Consumer Stuck in Re-join

2019-04-12 16:58发布

问题:

I've read other threads and I've gotten around the problem by using a new group ID, however I'd like to understand what could cause this.

I have a topic with 16 partitions, I've set session.timeout.ms=30000, and max.poll.interval.ms=30000000.

I run my program, and ctrl+c it, so it's not closing properly. After I guess, 16 times, I get stuck in this re-join issue. session.timeout.ms is the heartbeat timeout, so after 30 seconds it should kick my consumer right and my partitions should "free up" right? Or is it only listening to my max.poll.interval.ms?

EDIT: I still get this error intermittently, and when it happens i have to restart all my consumers. This happens even when my consumers were running fine and then they start all getting stuck at rejoining (no consumers were added/removed). Here's an error log from when I try to connect to it after with a new consumer when it's stuck in that state :

https://pastebin.com/AXJeSHkp

2017-06-29 17:28:16,215 DEBUG [AbstractCoordinator] - [scheduler-1] - Sending JoinGroup ((type: JoinGroupRequest, groupId=ingestion-matching-kafka-consumer-group-dev1, sessionTimeout=30000, rebalanceTimeout=43200000, memberId=, protocolType=consumer, groupProtocols=org.apache.kafka.common.requests.JoinGroupRequest$ProtocolMetadata@b45e5583)) to coordinator kafka04-prod01.messagehub.services.us-south.bluemix.net:9093 (id: 2147483644 rack: null)
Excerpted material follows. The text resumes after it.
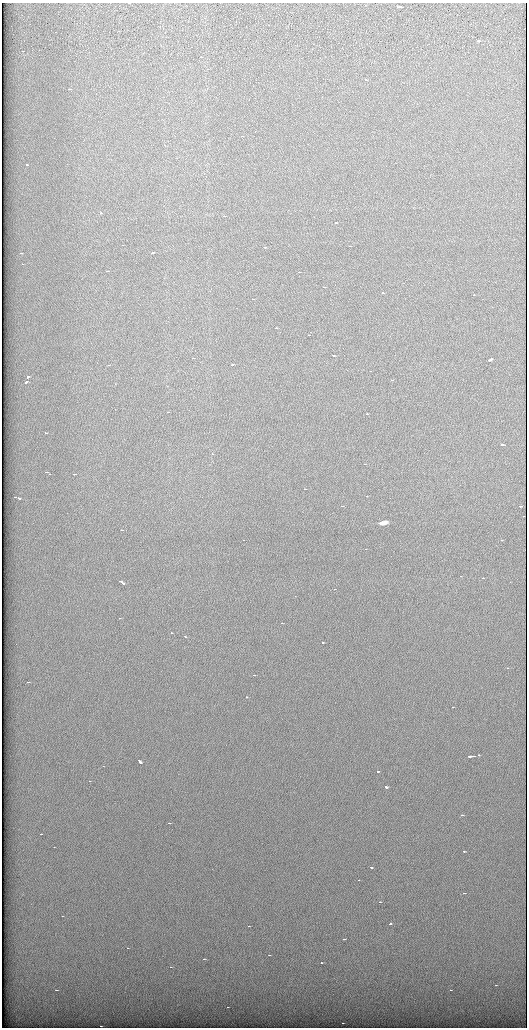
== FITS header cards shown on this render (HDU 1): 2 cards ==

2017-06-29 17:37:21,261 DEBUG [NetworkClient] - [scheduler-1] - Node 2147483644 disconnected.
2017-06-29 17:37:21,263 DEBUG [ConsumerNetworkClient] - [scheduler-1] - Cancelled JOIN_GROUP request {api_key=11,api_version=1,correlation_id=19,client_id=ingestion-matching-kafka-consumer-dev1} with correlation id 19 due to node 2147483644 being disconnected

Those are the first and last messages I think are relevant. Here are the relevant timeouts I've set:

session.timeout.ms=30000
max.poll.interval.ms=43200000    
request.timeout.ms=43205000 # the docs said to keep this higher than max.poll.interval.ms
enable.auto.commit=false

Should I set heartbeat.interval.ms too? Is this the interval that heartbeats are sent by the consumer to the broker automatically in some background thread (I have read the docs but for some reason I can't quite wrap my head around it)?

回答1:

If your client does not disconnect properly (crash or SIGINT), it will take session.timeout.ms (30 seconds in your case) for the server to kick it from the group. During this time, the server will still think the consumer is part of the group, so it will not do any reassignments. Once this delay is over, assigned partitions will be reassigned to other consumers (if any).

This of course does not happen if you use a new group ID. While it's tempting to use a new group everytime when developing (as you don't have to wait) you lose any committed offsets by the previous group and this might not represent the state your app will be in while running in production.

Regarding max.poll.interval.ms, it's the maximum delay allowed between 2 calls to poll() in your consumer logic. I don't think this setting is relevant to this question.



回答2:

I know it's a quite old question but I had similar issue and finally I understood the reason of this situation and want to share.

When rebalance starts Kafka waits all consumers in the group to poll() and send joinGroup request. Rebalance timeout is equal to max.poll.interval.ms. So Kafka waits until rebalance timeout or end of the process for each consumer.

In your case you set max.poll.interval.ms to 12 hours. Only sensible reason to that you must have a long process. So when rebalance starts Kafka will wait until your process is finished or 12 hours is passed. That's why your consumer seems stuck.